__PROMPT__. Please copy, with no word changed, only the run of lines that opens with the line containing "(535, 421) = (477, 306): red" and closes with the last line below.

::: THE DATA :::

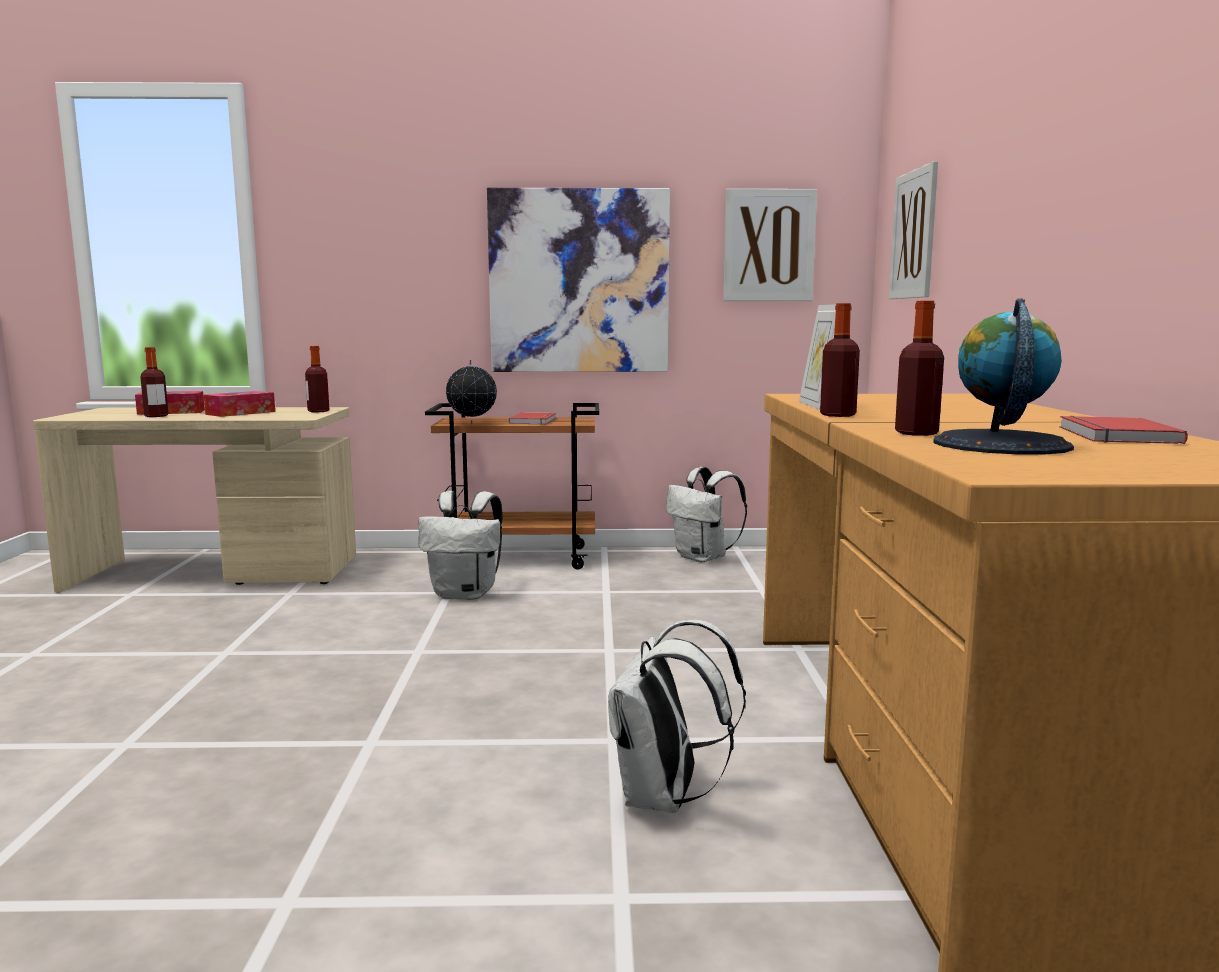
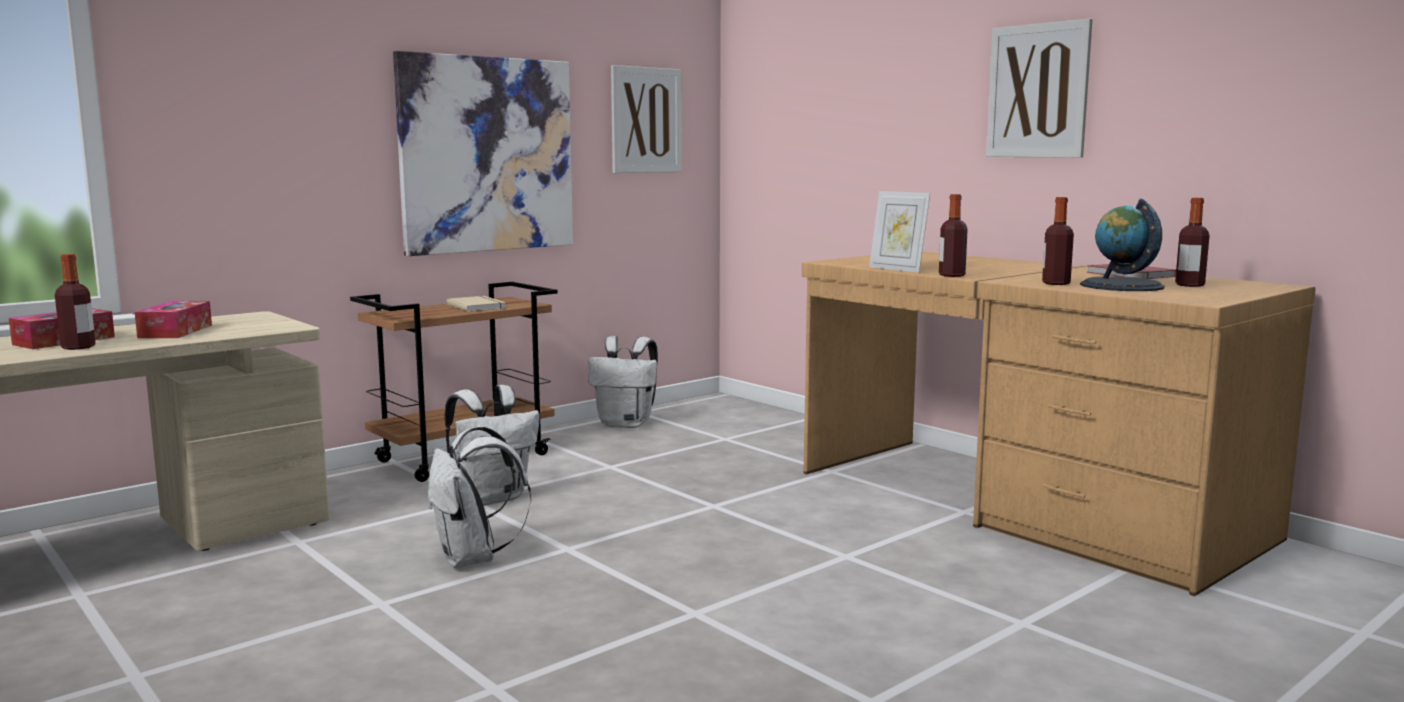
camera: 40 degrees left, 0 degrees up
(318, 411) = (266, 319): bottle -> bottle (1189, 285)
(472, 423) = (429, 315): globe -> none
(535, 421) = (477, 306): red book -> beige book
(664, 798) = (941, 573): white backpack -> white backpack (473, 559)
(914, 235) = (792, 119): picture -> picture (1037, 91)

:::

__WRITTEN ANSWER__.
(535, 421) = (477, 306): red book -> beige book
(664, 798) = (941, 573): white backpack -> white backpack (473, 559)
(914, 235) = (792, 119): picture -> picture (1037, 91)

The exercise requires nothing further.